Home » Violence and Overdose Is Driven by Drug Prohibition

Violence and Overdose Is Driven by Drug Prohibition

by Eric Lumpkins

Drug legalization, especially for marijuana, is more popular than ever, with over 60% of the population in favor of legalization. Republicans are much more socially liberal than previously, with about 50% supporting marijuana legalization.

You’d think the blatant failure that is the War on Drugs, with the trillions in wasted dollars and the millions of innocent lives ruined, would make it easy and obvious to stand against drug prohibition for conservatives, but you’d be wrong. There still exists a strong prohibitionist movement that wants to continue the War on Drugs, and this group needs to be confronted with facts and evidence, and scolded for its support of such clear injustices and immorality.

Violence and Death Comes From Prohibition

Drug cartels and drug gangs are empowered, made stronger, made wealthier, and given considerable market power when drugs are made illegal. The drug war has been the cause of enormous violence and killing that would not exist if we had a legal, free market in drugs.

Turning over drug production to the black market greatly decreases the quality, purity, and safety of those drugs, as they will be made in bathtubs and kitchen sinks, mixed and cut with who knows what. Sadly, this is the main driver of heroin overdoses: the volatility and unpredictability of the quality of the drugs.

Decriminalization would allow pharmaceutical companies to produce these drugs with near perfect quality and it would allow doctors to better administer the usage of these drugs. It would also allow those who are addicted to purchase from a safe and credible pharmacy instead of from a criminal cartel. It would allow them to access police and legal protections, and they would be enabled to go to doctors and addiction centers for help without the fear of being thrown in jail.

People Who Do Drugs Are Not Bad People

Most people take a drug every day, and many different types of people get addicted to drugs, for very different reasons. Caffeine, alcohol, nicotine, and sugar are all some of the most addictive drugs in the world and if abused can harm you, yet very rarely do people think those who drink coffee, wine, energy drinks, or smoke cigarettes are bad people, because they aren’t.

My university’s libertarian club hosted a former drug and corrections officer who now works at a marijuana dispensary and gives talks against drug prohibition. She told a story of a police officer she knew who suffered a severe back injury and in his treatment received opioid painkillers. He ended up getting addicted to the painkillers because his pain was extraordinary, and his addiction ended up killing him.

Many people get addicted to drugs and this does not mean they are bad people. People get addicted for various reasons including: a traumatic and troubled upbringing, unresolved emotional issues, military PTSD, work injuries, deeply ingrained self-hate, bad influences in one’s social surroundings, or a lack of education.
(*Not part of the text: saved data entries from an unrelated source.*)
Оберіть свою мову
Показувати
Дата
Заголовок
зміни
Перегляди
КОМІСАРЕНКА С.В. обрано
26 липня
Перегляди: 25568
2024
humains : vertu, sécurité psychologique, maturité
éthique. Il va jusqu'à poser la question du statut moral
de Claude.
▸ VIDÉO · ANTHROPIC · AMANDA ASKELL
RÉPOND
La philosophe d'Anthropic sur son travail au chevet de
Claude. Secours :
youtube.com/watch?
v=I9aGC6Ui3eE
Serious Solutions Versus More Government Failures

What this issue comes down to is treating drug addicts as people with a health problem who need support and a helping hand, rather than treating them as criminals and throwing them in jail and ruining the rest of their lives. People, whether addicts or recreational users, should not be thrown in a cage for ingesting certain substances and altering their consciousness. The only principled prohibitionist stance is one in which all intoxicants and all drugs are illegal, and history and economics should make it crystal clear why that is a terrible idea.

Take the 1920s alcohol prohibition for example. Large numbers of police officers were killed, courts became bloated as many Americans were now criminals, cartels and gangs took control of entire cities, people were going blind and dying from consuming alcohol because it was unregulated and also being poisoned by the FBI, and yet alcohol consumption remained high. Banning things never works and leads to all sorts of unintended horrible consequences.

Our Attorney General Jeff Sessions thinks “Good people don’t smoke marijuana.” What a ludicrous statement. Many hard-working, entrepreneurial, and honest people smoke marijuana. Many honest people drink beer or smoke tobacco. Some people need marijuana in order to stop seizures or to alleviate their back pain or to relax. Eleven of our Presidents have smoked marijuana at some point. The idea that people should be thrown in a cage for decades, deprived of all their freedoms, and subjected to the rape and abuse of prison simply for ingesting the “wrong” substance is absolutely disgusting and morally bankrupt.